February 21, 2023
4 tips to help your games achieve success
By Munira Rangwala
To say that the mobile game market is booming would be an understatement. In the last few years alone, several games - both by indie developers and huge corporations - have broken records, changed paradigms and gone on to proclaim themselves as successful and rightfully so. Here’s an interesting fact – The mobile games' revenue is projected to hit $315.9 billion in 2023 with over 3.7 billion mobile game players worldwide. Crazy, right? That’s why we’ve put together a simple playbook outlining some pointers for indie mobile game developers.
- Create an anchor character
An anchor character can simply be described as an icon that users identify your game with. Take Angry Birds, for instance. When you think of ‘Angry Birds’, an immediate image of a round, red bird pops in your head who is furrowing his thick, black eyebrows and staring down at you through his huge yellow beak. See what I mean? Angry Birds is associated with this anchor character that they’ve built and marketed from the inception of their game launch. Games with anchor characters are more likely to catch attention since the human mind filters repetition and noise. In fact, the character of Angry Birds looks interesting to the extent that the franchise went on to make cartoons, toys, and other merchandise. Once your anchor character is famous, you can even cash in on user-generated content. A huge community was built around Angry Birds. In addition to playing the game, users shared their achievements, thoughts, and ideas with other fans. All of this hoopla and buzz was possible because the brand focused on creating a strong anchor character.
- Test early, test fast, and test often
Market testing is a crucial step in mobile game development. Coda data recently revealed that only 3% of prototypes actually pass the first market testing. What gives an edge to hypercasual game developers is that they test early, test fast, and test often. Here’s how you do it too – Try creating the first gameplay video in under five days and use it to gain an initial idea of the market’s reaction. There are mobile game development forums on Facebook that you can be a part of. You can also test your game on Discadia - a platform where gamers test games, give feedback and contribute to making games better. GameDevHQ on Discord is yet another community-driven server that helps its members with game testing. For every game that has been touted as successful, there is a hyper-casual developer who has tested at least 15 prototypes prior. And the best part? You don’t need to have a fully completed game to run an accurate market test. You can even test the marketability of your game with a simple gameplay video.
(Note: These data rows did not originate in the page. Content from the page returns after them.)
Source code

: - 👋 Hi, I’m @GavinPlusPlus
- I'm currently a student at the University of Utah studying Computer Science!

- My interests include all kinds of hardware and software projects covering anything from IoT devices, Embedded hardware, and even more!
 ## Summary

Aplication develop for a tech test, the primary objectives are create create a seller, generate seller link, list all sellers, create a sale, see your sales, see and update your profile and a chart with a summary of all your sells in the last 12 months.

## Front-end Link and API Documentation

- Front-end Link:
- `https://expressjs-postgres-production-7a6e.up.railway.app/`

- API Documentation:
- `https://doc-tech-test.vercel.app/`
- Focus on quick iterations
Did you know, in order to launch the best games possible, Wooga works on roughly 40 concepts and prototypes each year? Of these 40, 10 go into production and seven see a soft launch. Ultimately, only two games make it to a global launch. According to Shai Sasson – a senior publishing manager at CrazyLabs – the timeline for hypercasual games should be weeks, not months or years. Wooga’s ability to quickly iterate games that are under development as well as those that are live is key to their business model. Wooga rolls out new updates and features on Android first, before they get to other platforms. As an indie game developer, you can ensure quick prototyping with tools like Unity and Unreal Engine. Unity, for instance, gives you a raw product which is highly flexible, well-documented, and extensible to build any genre of game you can think of. While you’re at it, test monetisation models during prototyping and game testing so you kill two birds with one stone. This way, you are laying out a roadmap for marketing even as your game is still developing.
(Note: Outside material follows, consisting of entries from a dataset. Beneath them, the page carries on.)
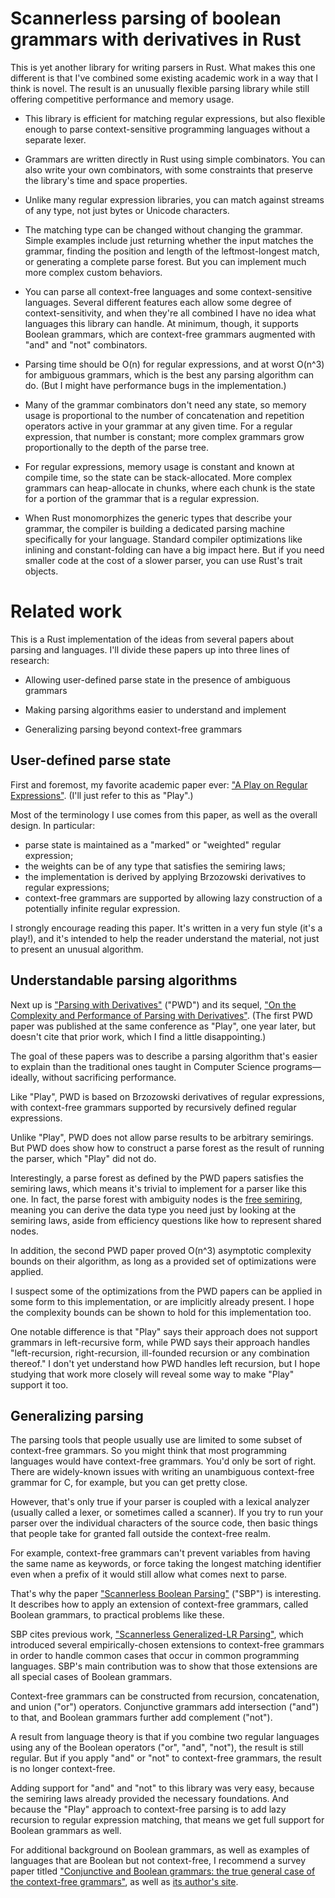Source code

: # Scannerless parsing of boolean grammars with derivatives in Rust

This is yet another library for writing parsers in Rust. What makes this
one different is that I've combined some existing academic work in a way
that I think is novel. The result is an unusually flexible parsing
library while still offering competitive performance and memory usage.

- This library is efficient for matching regular expressions, but also
  flexible enough to parse context-sensitive programming languages
  without a separate lexer.

- Grammars are written directly in Rust using simple combinators. You
  can also write your own combinators, with some constraints that
  preserve the library's time and space properties.

- Unlike many regular expression libraries, you can match against
  streams of any type, not just bytes or Unicode characters.

- The matching type can be changed without changing the grammar. Simple
  examples include just returning whether the input matches the grammar,
  finding the position and length of the leftmost-longest match, or
  generating a complete parse forest. But you can implement much more
  complex custom behaviors.

- You can parse all context-free languages and some context-sensitive
  languages. Several different features each allow some degree of
  context-sensitivity, and when they're all combined I have no idea what
  languages this library can handle. At minimum, though, it supports
  Boolean grammars, which are context-free grammars augmented with "and"
  and "not" combinators.

- Parsing time should be O(n) for regular expressions, and at worst
  O(n^3) for ambiguous grammars, which is the best any parsing algorithm
  can do. (But I might have performance bugs in the implementation.)

- Many of the grammar combinators don't need any state, so memory usage
  is proportional to the number of concatenation and repetition
  operators active in your grammar at any given time. For a regular
  expression, that number is constant; more complex grammars grow
  proportionally to the depth of the parse tree.

- For regular expressions, memory usage is constant and known at compile
  time, so the state can be stack-allocated. More complex grammars can
  heap-allocate in chunks, where each chunk is the state for a portion
  of the grammar that is a regular expression.

- When Rust monomorphizes the generic types that describe your grammar,
  the compiler is building a dedicated parsing machine specifically for
  your language. Standard compiler optimizations like inlining and
  constant-folding can have a big impact here. But if you need smaller
  code at the cost of a slower parser, you can use Rust's trait objects.

# Related work

This is a Rust implementation of the ideas from several papers about
parsing and languages. I'll divide these papers up into three lines of
research:

- Allowing user-defined parse state in the presence of ambiguous
  grammars

- Making parsing algorithms easier to understand and implement

- Generalizing parsing beyond context-free grammars

## User-defined parse state

First and foremost, my favorite academic paper ever:
["A Play on Regular Expressions"][play]. (I'll just refer to this as
"Play".)

Most of the terminology I use comes from this paper, as well as the
overall design. In particular:

- parse state is maintained as a "marked" or "weighted" regular
  expression;
- the weights can be of any type that satisfies the semiring laws;
- the implementation is derived by applying Brzozowski derivatives to
  regular expressions;
- context-free grammars are supported by allowing lazy construction of a
  potentially infinite regular expression.

I strongly encourage reading this paper. It's written in a very fun
style (it's a play!), and it's intended to help the reader understand
the material, not just to present an unusual algorithm.

[play]: http://sebfisch.github.io/haskell-regexp/

## Understandable parsing algorithms

Next up is ["Parsing with Derivatives"][pwd] ("PWD") and its sequel,
["On the Complexity and Performance of Parsing with Derivatives"][pwd2].
(The first PWD paper was published at the same conference as "Play", one
year later, but doesn't cite that prior work, which I find a little
disappointing.)

The goal of these papers was to describe a parsing algorithm that's
easier to explain than the traditional ones taught in Computer Science
programs&mdash;ideally, without sacrificing performance.

[pwd]: http://matt.might.net/papers/might2011derivatives.pdf
[pwd2]: https://michaeldadams.org/papers/derivatives2/derivatives2.pdf

Like "Play", PWD is based on Brzozowski derivatives of regular
expressions, with context-free grammars supported by recursively defined
regular expressions.

Unlike "Play", PWD does not allow parse results to be arbitrary
semirings. But PWD does show how to construct a parse forest as the
result of running the parser, which "Play" did not do.

Interestingly, a parse forest as defined by the PWD papers satisfies the
semiring laws, which means it's trivial to implement for a parser like
this one. In fact, the parse forest with ambiguity nodes is the [free
semiring][], meaning you can derive the data type you need just by
looking at the semiring laws, aside from efficiency questions like how
to represent shared nodes.

[free semiring]: https://en.wikipedia.org/wiki/Free_object

In addition, the second PWD paper proved O(n^3) asymptotic complexity
bounds on their algorithm, as long as a provided set of optimizations
were applied.

I suspect some of the optimizations from the PWD papers can be applied
in some form to this implementation, or are implicitly already present.
I hope the complexity bounds can be shown to hold for this
implementation too.

One notable difference is that "Play" says their approach does not
support grammars in left-recursive form, while PWD says their approach
handles "left-recursion, right-recursion, ill-founded recursion or any
combination thereof." I don't yet understand how PWD handles left
recursion, but I hope studying that work more closely will reveal some
way to make "Play" support it too.

## Generalizing parsing

The parsing tools that people usually use are limited to some subset of
context-free grammars. So you might think that most programming
languages would have context-free grammars. You'd only be sort of right.
There are widely-known issues with writing an unambiguous context-free
grammar for C, for example, but you can get pretty close.

However, that's only true if your parser is coupled with a lexical
analyzer (usually called a lexer, or sometimes called a scanner). If you
try to run your parser over the individual characters of the source
code, then basic things that people take for granted fall outside the
context-free realm.

For example, context-free grammars can't prevent variables from having
the same name as keywords, or force taking the longest matching
identifier even when a prefix of it would still allow what comes next to
parse.

That's why the paper ["Scannerless Boolean Parsing"][sbp] ("SBP") is
interesting. It describes how to apply an extension of context-free
grammars, called Boolean grammars, to practical problems like these.

[sbp]: http://www.megacz.com/berkeley/research/papers/sbp-preprint.pdf

SBP cites previous work, ["Scannerless Generalized-LR Parsing"][sdf2],
which introduced several empirically-chosen extensions to context-free
grammars in order to handle common cases that occur in common
programming languages. SBP's main contribution was to show that those
extensions are all special cases of Boolean grammars.

[sdf2]: http://citeseerx.ist.psu.edu/viewdoc/summary?doi=10.1.1.37.7828&rank=1

Context-free grammars can be constructed from recursion, concatenation,
and union ("or") operators. Conjunctive grammars add intersection
("and") to that, and Boolean grammars further add complement ("not").

A result from language theory is that if you combine two regular
languages using any of the Boolean operators ("or", "and", "not"), the
result is still regular. But if you apply "and" or "not" to context-free
grammars, the result is no longer context-free.

Adding support for "and" and "not" to this library was very easy,
because the semiring laws already provided the necessary foundations.
And because the "Play" approach to context-free parsing is to add lazy
recursion to regular expression matching, that means we get full support
for Boolean grammars as well.

For additional background on Boolean grammars, as well as examples of
languages that are Boolean but not context-free, I recommend a survey
paper titled ["Conjunctive and Boolean grammars: the true general case
of the context-free grammars"][bool-survey], as well as
[its author's site][bool-site].

[bool-survey]: http://users.utu.fi/aleokh/papers/boolean_survey.pdf
[bool-site]: http://users.utu.fi/aleokh/boolean/
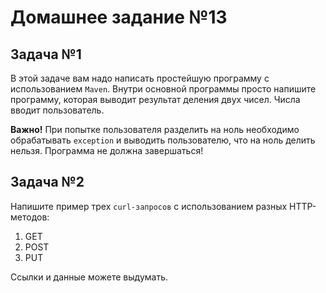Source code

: # Домашнее задание №13

## Задача №1

В этой задаче вам надо написать простейшую программу с использованием `Maven`. Внутри основной программы
просто напишите программу, которая выводит результат деления двух чисел. Числа вводит пользователь.

**Важно!** При попытке пользователя разделить на ноль необходимо обрабатывать `exception` и выводить пользователю, 
что на ноль делить нельзя. Программа не должна завершаться!

## Задача №2

Напишите пример трех `curl-запросов` с использованием разных HTTP-методов:
1. GET
2. POST
3. PUT

Ссылки и данные можете выдумать.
- Build an online game community
Creating your own online game community is time-consuming, but it will ultimately yield greater rewards, especially if you weave in advertising elements and native marketing. Remember, players are more likely to stay and play your game when they feel like they are a part of a community of people similar to them. You can start by creating a group on Discord for mobile control. Once your online gaming community gains traction, you can use it for game announcements and to engage your users to increase retention. Such communities also help with gathering feedback from users with the purpose of enhancing game mechanics. If you are new to the concept of gaming communities, you can start by being a part of third-party communities.
For example, Fluffy Fairy Games – the studio responsible for Idle Miner Tycoon – discovered that its most passionate players were on its Facebook page. Due to this, Fluffy Fairy Games shifted its marketing efforts to maintaining and growing its Facebook community. They used this community to share upcoming content releases as well as highlight the personalities behind their game. Communities provide developers with relevant and valued feedback from the most passionate gamers who will advocate for your game.
Sure, the indie game market is teeming with developers looking to make a neat profit, but all game devs will agree that there’s no better feeling than finishing development and releasing your game for the first time. Learning something new takes time – and we aren’t just referring to creating a game, something that most developers are familiar with anyway. We are talking about the other aspects that follow once your game is ready - like marketing. Truth is, the fate of your game depends on how well you are able to market it. The path leading up to the release is long and full of complications. But in the end, you will have a game you can proudly call your own!